Kakinya menghentak lantai menginjak kecoa tersebut membuat si kecoa langsung mati seketika. Malangnya nasib kecoa.

“Ahahahaha, aduh itu.” Tawa canggung Pia setelah berdiri tegak sembari menggaruk tengkuknya yang tak gatal.

“Maaf.” Pia menggeleng.

“Enggak! Makasih. Iya itu.”

“Okelah, bye bye!” ucap Pia seraya pergi.

***

Hari minggu pagi merupakan hari yang di tunggu oleh Pia, ia bersama Dimas baru saja selesai melakukan jogging dan berniat untuk pulang, namun Pia memaksa untuk mampir ke super market sebentar untuk membeli beberapa stok  camilan kesukaannya membuat Dimas monolaknya. Jika sudah berbelanja seperti ini Pia pasti akan menghabiskan banyak waktu, sedangkan Dimas memiliki janji untuk berarung di game online bersama temannya.

“Ayolah Kak!.” pinta Pia dengan menunjukkan puppy eyes nya.

Namun sayangnya hal itu tak berlaku bagi Dimas karena baginya gamenya lebih penting saat ini. Ia tak ingin jadi bahan ejekan teman-temannya karena sudah kalah sebelum bertarung, padahal semalam jelas-jelas ia yang sudah menantang mereka untuk battle melawannya.

Pia memanyunkan bibirnya kesal, ia tahu jika sang Kakak sudah menola saat ia memberikan puppy eyesnya itu artinya Kakaknya itu ingin bermain game. Pia berfikir sejenak untuk mencari cara agar Dimas mau menemaninya berbelanja.

“Ya udah, kalo gitu gue mogok makan! Biar pas mama sama papa pulang ke Indo mereka liat anak perempuannya kurus sebab gak di urusin sama Kakaknya.” Dimas nampak tersenyum licik, adiknya pikir ia tak tahu akal liciknya?

Kedua orang tua mereka memang brada di luar negeri sebab harus mengurus bisnis, hal itu membuat Dimas bertanggung jawab untuk mengasuh Pia sejak ia SMP dan waktu itu Pia masih menginjak kelas lima SD. Keduanya hanya tinggal bersama dengan seorang Asisten Rumah Tangga yang sudah bertahun-tahun bekerja bersama mereka.

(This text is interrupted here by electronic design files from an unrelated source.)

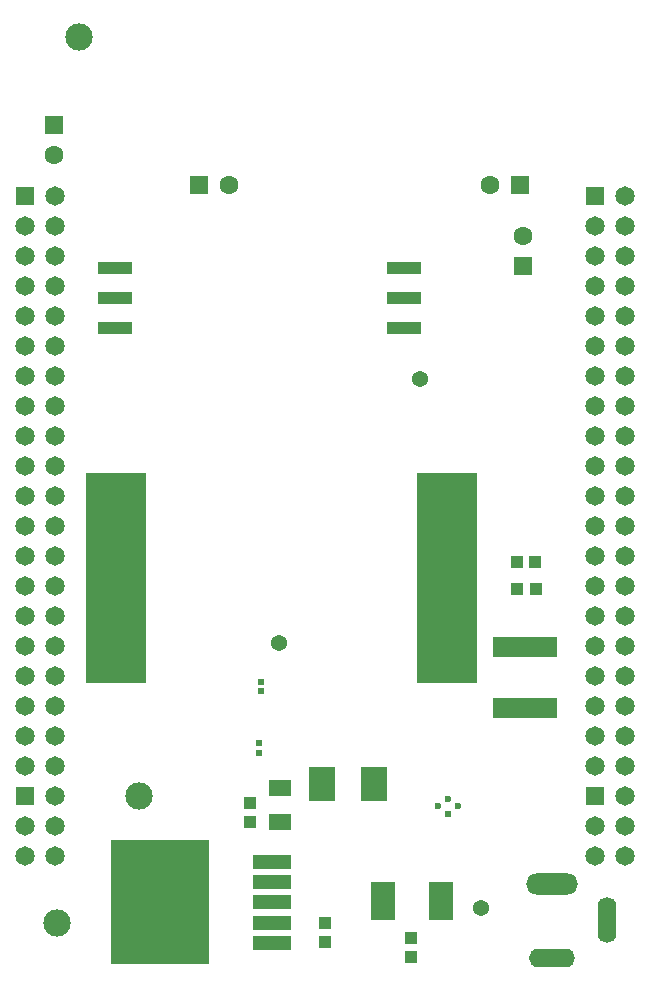
<source format=gbs>
%FSLAX25Y25*%
%MOIN*%
G70*
G01*
G75*
G04 Layer_Color=16711935*
%ADD10R,0.03937X0.03740*%
%ADD11O,0.06299X0.02362*%
%ADD12O,0.02362X0.06299*%
%ADD13R,0.03150X0.02362*%
%ADD14R,0.08661X0.03937*%
%ADD15R,0.04724X0.03937*%
%ADD16O,0.02362X0.00984*%
%ADD17R,0.04724X0.07874*%
%ADD18R,0.03150X0.03150*%
%ADD19R,0.06300X0.05000*%
%ADD20R,0.05906X0.07480*%
%ADD21O,0.00945X0.02362*%
%ADD22R,0.08465X0.06693*%
%ADD23R,0.03740X0.03937*%
%ADD24R,0.02362X0.05906*%
%ADD25C,0.04500*%
%ADD26C,0.03500*%
%ADD27C,0.02000*%
%ADD28C,0.01000*%
%ADD29C,0.06300*%
%ADD30C,0.04000*%
%ADD31C,0.06500*%
%ADD32C,0.06000*%
%ADD33C,0.02200*%
%ADD34R,0.01732X0.00787*%
%ADD35C,0.06000*%
%ADD36O,0.16929X0.06693*%
%ADD37O,0.05906X0.14961*%
%ADD38O,0.14961X0.05906*%
%ADD39C,0.05906*%
%ADD40R,0.05906X0.05906*%
%ADD41C,0.08700*%
%ADD42C,0.06496*%
%ADD43R,0.06496X0.06496*%
%ADD44R,0.05906X0.05906*%
%ADD45C,0.05000*%
%ADD46C,0.02000*%
%ADD47C,0.01969*%
%ADD48R,0.11024X0.03937*%
%ADD49R,0.07284X0.05118*%
%ADD50R,0.07717X0.12402*%
%ADD51R,0.08500X0.10799*%
%ADD52R,0.20866X0.06299*%
%ADD53R,0.12598X0.04134*%
%ADD54R,0.32677X0.41142*%
%ADD55R,0.20079X0.70079*%
%ADD56C,0.01500*%
%ADD57C,0.00799*%
%ADD58C,0.00984*%
%ADD59C,0.00700*%
%ADD60C,0.00701*%
%ADD61C,0.00787*%
%ADD62C,0.00669*%
%ADD63C,0.00800*%
%ADD64C,0.00600*%
%ADD65R,0.00886X0.03937*%
%ADD66R,0.04000X0.02000*%
%ADD67R,0.02000X0.04000*%
%ADD68R,0.10350X0.01000*%
%ADD69R,0.01000X0.11000*%
%ADD70R,0.04433X0.07043*%
%ADD71R,0.02362X0.02756*%
%ADD72R,0.03839X0.06102*%
%ADD73R,0.00000X0.03150*%
%ADD74R,0.00000X0.00000*%
%ADD75R,0.04337X0.04140*%
%ADD76O,0.06699X0.02762*%
%ADD77O,0.02762X0.06699*%
%ADD78R,0.03550X0.02762*%
%ADD79R,0.09061X0.04337*%
%ADD80R,0.05124X0.04337*%
%ADD81O,0.02762X0.01384*%
%ADD82R,0.05124X0.08274*%
%ADD83R,0.03550X0.03550*%
%ADD84R,0.06700X0.05400*%
%ADD85R,0.06306X0.07880*%
%ADD86O,0.01345X0.02762*%
%ADD87R,0.08865X0.07093*%
%ADD88R,0.04140X0.04337*%
%ADD89R,0.02762X0.06306*%
%ADD90R,0.02132X0.01187*%
%ADD91O,0.17329X0.07093*%
%ADD92O,0.06306X0.15361*%
%ADD93O,0.15361X0.06306*%
%ADD94C,0.06306*%
%ADD95R,0.06306X0.06306*%
%ADD96C,0.09100*%
%ADD97R,0.06306X0.06306*%
%ADD98C,0.05400*%
%ADD99C,0.02369*%
%ADD100C,0.02362*%
%ADD101R,0.11424X0.04337*%
%ADD102R,0.07684X0.05518*%
%ADD103R,0.08117X0.12802*%
%ADD104R,0.08900X0.11199*%
%ADD105R,0.21266X0.06699*%
%ADD106R,0.12998X0.04534*%
%ADD107R,0.33077X0.41542*%
%ADD108R,0.20479X0.70479*%
D42*
X17500Y-167500D02*
D03*
X7500D02*
D03*
X17500Y-157500D02*
D03*
X7500D02*
D03*
X17500Y-147500D02*
D03*
X7500D02*
D03*
X17500Y-77500D02*
D03*
X7500Y-87500D02*
D03*
X17500D02*
D03*
X7500Y-97500D02*
D03*
X17500D02*
D03*
X7500Y-107500D02*
D03*
X17500D02*
D03*
X7500Y-117500D02*
D03*
X17500D02*
D03*
X7500Y-127500D02*
D03*
X17500D02*
D03*
X7500Y-137500D02*
D03*
X17500D02*
D03*
X7500Y-177500D02*
D03*
X17500D02*
D03*
X7500Y-187500D02*
D03*
X17500D02*
D03*
X7500Y-197500D02*
D03*
X17500D02*
D03*
X7500Y-207500D02*
D03*
X17500D02*
D03*
X7500Y-217500D02*
D03*
X17500D02*
D03*
X7500Y-227500D02*
D03*
X17500D02*
D03*
X7500Y-237500D02*
D03*
X17500D02*
D03*
X7500Y-247500D02*
D03*
X17500D02*
D03*
X7500Y-257500D02*
D03*
X17500D02*
D03*
X7500Y-267500D02*
D03*
X17500D02*
D03*
X207500Y-167500D02*
D03*
X197500D02*
D03*
X207500Y-157500D02*
D03*
X197500D02*
D03*
X207500Y-147500D02*
D03*
X197500D02*
D03*
X207500Y-77500D02*
D03*
X197500Y-87500D02*
D03*
X207500D02*
D03*
X197500Y-97500D02*
D03*
X207500D02*
D03*
X197500Y-107500D02*
D03*
X207500D02*
D03*
X197500Y-117500D02*
D03*
X207500D02*
D03*
X197500Y-127500D02*
D03*
X207500D02*
D03*
X197500Y-137500D02*
D03*
X207500D02*
D03*
X197500Y-177500D02*
D03*
X207500D02*
D03*
X197500Y-187500D02*
D03*
X207500D02*
D03*
X197500Y-197500D02*
D03*
X207500D02*
D03*
X197500Y-207500D02*
D03*
X207500D02*
D03*
X197500Y-217500D02*
D03*
X207500D02*
D03*
X197500Y-227500D02*
D03*
X207500D02*
D03*
X197500Y-237500D02*
D03*
X207500D02*
D03*
X197500Y-247500D02*
D03*
X207500D02*
D03*
X197500Y-257500D02*
D03*
X207500D02*
D03*
X197500Y-267500D02*
D03*
X207500D02*
D03*
Y-297500D02*
D03*
X197500D02*
D03*
X207500Y-287500D02*
D03*
X197500D02*
D03*
X207500Y-277500D02*
D03*
X17500Y-297500D02*
D03*
X7500D02*
D03*
X17500Y-287500D02*
D03*
X7500D02*
D03*
X17500Y-277500D02*
D03*
D43*
X7500Y-77500D02*
D03*
X197500D02*
D03*
Y-277500D02*
D03*
X7500D02*
D03*
D75*
X177555Y-199500D02*
D03*
X171256D02*
D03*
X177650Y-208500D02*
D03*
X171350D02*
D03*
D88*
X82500Y-279850D02*
D03*
Y-286150D02*
D03*
X107500Y-319850D02*
D03*
Y-326150D02*
D03*
X136000Y-324850D02*
D03*
Y-331150D02*
D03*
D91*
X183000Y-306900D02*
D03*
D92*
X201504Y-318700D02*
D03*
D93*
X183000Y-331500D02*
D03*
D94*
X162500Y-74000D02*
D03*
X75500D02*
D03*
X17000Y-64000D02*
D03*
X173500Y-91000D02*
D03*
D95*
X172500Y-74000D02*
D03*
X65500D02*
D03*
D96*
X45500Y-277500D02*
D03*
X25500Y-24500D02*
D03*
X18000Y-320000D02*
D03*
D97*
X17000Y-54000D02*
D03*
X173500Y-101000D02*
D03*
D98*
X159500Y-315000D02*
D03*
X139000Y-138500D02*
D03*
X92000Y-226500D02*
D03*
D99*
X86000Y-242550D02*
D03*
Y-239450D02*
D03*
X85500Y-263050D02*
D03*
Y-259950D02*
D03*
X148500Y-283362D02*
D03*
D100*
X145252Y-281000D02*
D03*
X148500Y-278638D02*
D03*
X151748Y-281000D02*
D03*
D101*
X133913Y-101646D02*
D03*
Y-111646D02*
D03*
Y-121646D02*
D03*
X37413Y-101646D02*
D03*
Y-111646D02*
D03*
Y-121646D02*
D03*
D102*
X92500Y-274791D02*
D03*
Y-286209D02*
D03*
D103*
X146165Y-312500D02*
D03*
X126835D02*
D03*
D104*
X123701Y-273500D02*
D03*
X106299D02*
D03*
D105*
X174000Y-227764D02*
D03*
Y-248236D02*
D03*
D106*
X89622Y-299614D02*
D03*
Y-306307D02*
D03*
Y-313000D02*
D03*
Y-319693D02*
D03*
Y-326386D02*
D03*
D107*
X52417Y-313000D02*
D03*
D108*
X37893Y-205011D02*
D03*
X148129D02*
D03*
M02*

</source>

Oleh sebab itu Dimas sangat menyayangi Pia, ia selalu berusaha agar Pia tak kekurangan rsa kasih sayang dari Mama dan Papa. Ya meskipun sekarang ia sering teledor akan hal-hal kecil seperti menjemput Pia pulang dan semua itu di mulai ketika ia mengenal dunia game online dari temannya.

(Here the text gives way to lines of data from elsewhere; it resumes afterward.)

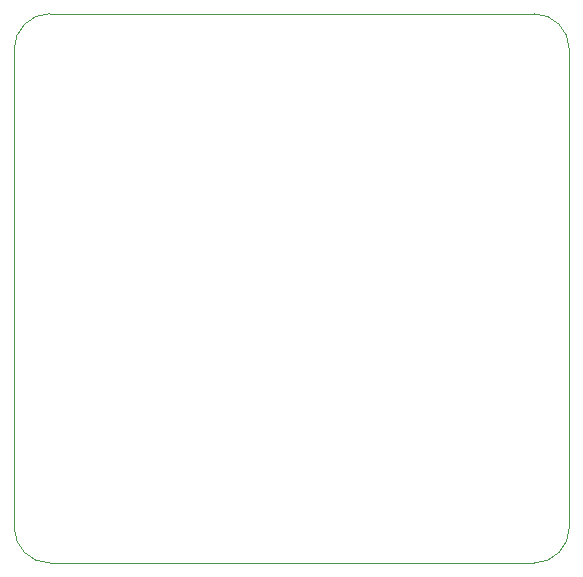
<source format=gbr>
%TF.GenerationSoftware,KiCad,Pcbnew,8.0.4*%
%TF.CreationDate,2024-11-07T17:56:33+01:00*%
%TF.ProjectId,stm32microcontroller,73746d33-326d-4696-9372-6f636f6e7472,rev?*%
%TF.SameCoordinates,Original*%
%TF.FileFunction,Profile,NP*%
%FSLAX46Y46*%
G04 Gerber Fmt 4.6, Leading zero omitted, Abs format (unit mm)*
G04 Created by KiCad (PCBNEW 8.0.4) date 2024-11-07 17:56:33*
%MOMM*%
%LPD*%
G01*
G04 APERTURE LIST*
%TA.AperFunction,Profile*%
%ADD10C,0.050000*%
%TD*%
G04 APERTURE END LIST*
D10*
X94000000Y-53500000D02*
X53000000Y-53500000D01*
X50000000Y-56500000D02*
X50000000Y-97000000D01*
X94000000Y-53500000D02*
G75*
G02*
X97000000Y-56500000I0J-3000000D01*
G01*
X50000000Y-56500000D02*
G75*
G02*
X53000000Y-53500000I3000000J0D01*
G01*
X53000000Y-100000000D02*
G75*
G02*
X50000000Y-97000000I0J3000000D01*
G01*
X97000000Y-97000000D02*
X97000000Y-56500000D01*
X53000000Y-100000000D02*
X94000000Y-100000000D01*
X97000000Y-97000000D02*
G75*
G02*
X94000000Y-100000000I-3000000J0D01*
G01*
M02*

</source>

Sedangkan kedua orang tua mereka sendiri akan pulang setiap tiga bulan sekali jika pekerjaan mereka tidak menumpuk sebab banyak cabang perusahaan yang harus mereka urusi. Namun jika pekerjaan mereka sedang menumpuk waktu pulang mereka bisa di tunda sampai setahun sekali, dan keduanya menginap pun hanya sekitar satu minggu lalu harus kembali lagi ke Luar Negeri. Namun sesekali  mereka masih saling bertukar pesan bahkan melakukan vidio call.

“Ya udah, berarti gue gak usah repot-repot bilang ke mereka kalo kerjaan anak perempuan mereka satu-satunya cuma makan ca-mi-lan!” Pia berdengus kesal mendengar penuturan Dimas, namun gadis itu tak kehabisan akal.

“Ya udah, tinggal telfon Kak Riona kalo lo main game terus sampe begadang!” ujar Pia sembari mengeluarkan ponselnya dari dalam saku dan berpura-pura mengetik layar ponselnya membuat Dimas membelalakkan matanya.

“Gak! Jangan!”

“CK! Ya udah, tapi jangan lama-lama.” Dimas menyerah, jika sudah berhubungan dengan Riona yang merupakan tunangannya ia tak bisa apa-apa.

Sedangkan Pia yang merasa menang sontak menarik tangan Dimas dan berlari menuju super market.